Tok ve sert sesi ile konuştu. ''Bir daha olmamasını umaraktan; Evet, dersime katılabilirsin Claire.''

Claire ''Teşekkür ederim Bay Oliviero.'' diye mırıldandıktan sonra kafasını öne eğdi ve Hope'un yanına ikinci sıraya oturdu. Hope, konuşmaya cesaret edemediği için Claire'nin bacağını kimse görmeden ufak ve acısız bir şekilde cimcikledi ve Claire, Hope'a çapkınca gülümsedikten sonra fransızca defterini çantasından çıkardı. Masa üzerinde ki Hope'un kalemini aldı ve Bay Oliviero'ya baktı. Kitap okuyordu. Yine. Kimseye farkettirmeden kağıda minik bir cümle yazdı ve defteri Hope'un önüne itti.

Hope, defteri kavradı ve Claire'nin çirkin el yazısı ile yazan cümleyi okudu.

Tekrar okudu.

Tekrar,

Tekrar,

Tekrar,

Ve son kez okuduktan sonra dudaklarını ısırıp ondan bir tepki bekleyen Claire'ye baktı. Gözleri tekrar defterde ki yazıya gittiğinde diz kapaklarının bile tarifsiz bir duygu ile sızladığından emindi

'İlk ismi Michael, ikinci adı Gordon olan Clifford soyadlı buz dolabı üvey abin beni çok sert bir şekilde becerdi.'

Hope tüm kanının vücudundan çekilip bir uzay mekiği ile dünyadan ayrıldığını hissediyordu. Evet, hissettiği tek şey buydu.

Ama olması gereken bu muydu? Bolca hayal kırıklığı.

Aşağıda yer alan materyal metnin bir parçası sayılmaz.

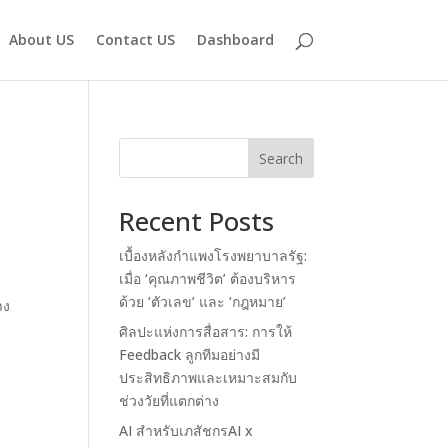
About US
Contact US
Dashboard
Search
Recent Posts
เบื้องหลังกำแพงโรงพยาบาลรัฐ:
เมื่อ ‘คุณภาพชีวิต’ ต้องบริหาร
ด้วย ‘ตัวเลข’ และ ‘กฎหมาย’
าง
ศิลปะแห่งการสื่อสาร: การให้
Feedback ลูกทีมอย่างมี
ประสิทธิภาพและเหมาะสมกับ
ช่วงวัยที่แตกต่าง
AI สำหรับเภสัชกรAI x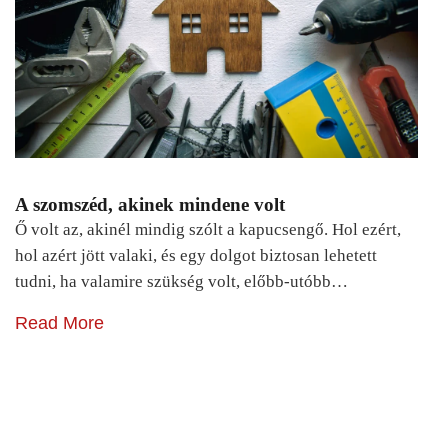
A szomszéd, akinek mindene volt
Ő volt az, akinél mindig szólt a kapucsengő. Hol ezért,
hol azért jött valaki, és egy dolgot biztosan lehetett
tudni, ha valamire szükség volt, előbb-utóbb…
Read More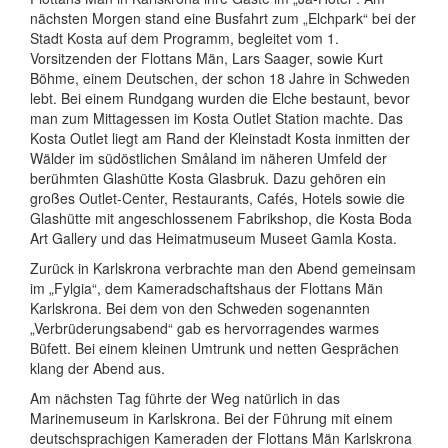
nächsten Morgen stand eine Busfahrt zum „Elchpark“ bei der
Stadt Kosta auf dem Programm, begleitet vom 1.
Vorsitzenden der Flottans Män, Lars Saager, sowie Kurt
Böhme, einem Deutschen, der schon 18 Jahre in Schweden
lebt. Bei einem Rundgang wurden die Elche bestaunt, bevor
man zum Mittagessen im Kosta Outlet Station machte. Das
Kosta Outlet liegt am Rand der Kleinstadt Kosta inmitten der
Wälder im südöstlichen Småland im näheren Umfeld der
berühmten Glashütte Kosta Glasbruk. Dazu gehören ein
großes Outlet-Center, Restaurants, Cafés, Hotels sowie die
Glashütte mit angeschlossenem Fabrikshop, die Kosta Boda
Art Gallery und das Heimatmuseum Museet Gamla Kosta.
Zurück in Karlskrona verbrachte man den Abend gemeinsam
im „Fylgia“, dem Kameradschaftshaus der Flottans Män
Karlskrona. Bei dem von den Schweden sogenannten
„Verbrüderungsabend“ gab es hervorragendes warmes
Büfett. Bei einem kleinen Umtrunk und netten Gesprächen
klang der Abend aus.
Am nächsten Tag führte der Weg natürlich in das
Marinemuseum in Karlskrona. Bei der Führung mit einem
deutschsprachigen Kameraden der Flottans Män Karlskrona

Hope çantasını stresten ve şoktan terleyen eli ile kavradıktan sonra sınıftan çıktı. Bay Oliviero ve edebi davranışlar umrunda bile değildi. Dersten önce konuştuğu flörtü Calum, Matematik-2 sınıfında olacaklarından söz etmişti. Bayan Carter ile arası her zaman iyi olmuştu ve gözlerinden yaşlar süzülmesi deli cesareti kazandı. Büyük adımları ile çabucak Matematik-2 sınıfına ulaştı ve kapıyı tıklamadan içeriye girdi.

Bayan Carter, her zaman ki vintage giyimi ile tahta önünde durup konu anlatırken Hope'u görmesi onu gülümsetmişti. Hope, bir saniye Bayan Carter ile göz göze gelmiş, ardından da sınıftaki meraklı bakışların arasından en şaşkın ve en kahverengi olanı bulup ona doğru koştu.

Koştu.

Koştu.

Çantasını yere bıraktı ve ayağa kalkan Calum'a doğru ellerini uzatmışken hayatın ne kadar ağır çekimde ilerlediğini düşünüyordu.

Ayak ucunda yükseldi ve dudaklarını Calum'un dudaklarına kapattıktan sonra gözlerini kapattı. Gözlerinden bir çift göz yaşı elmacık kemiklerine doğru süzüldü.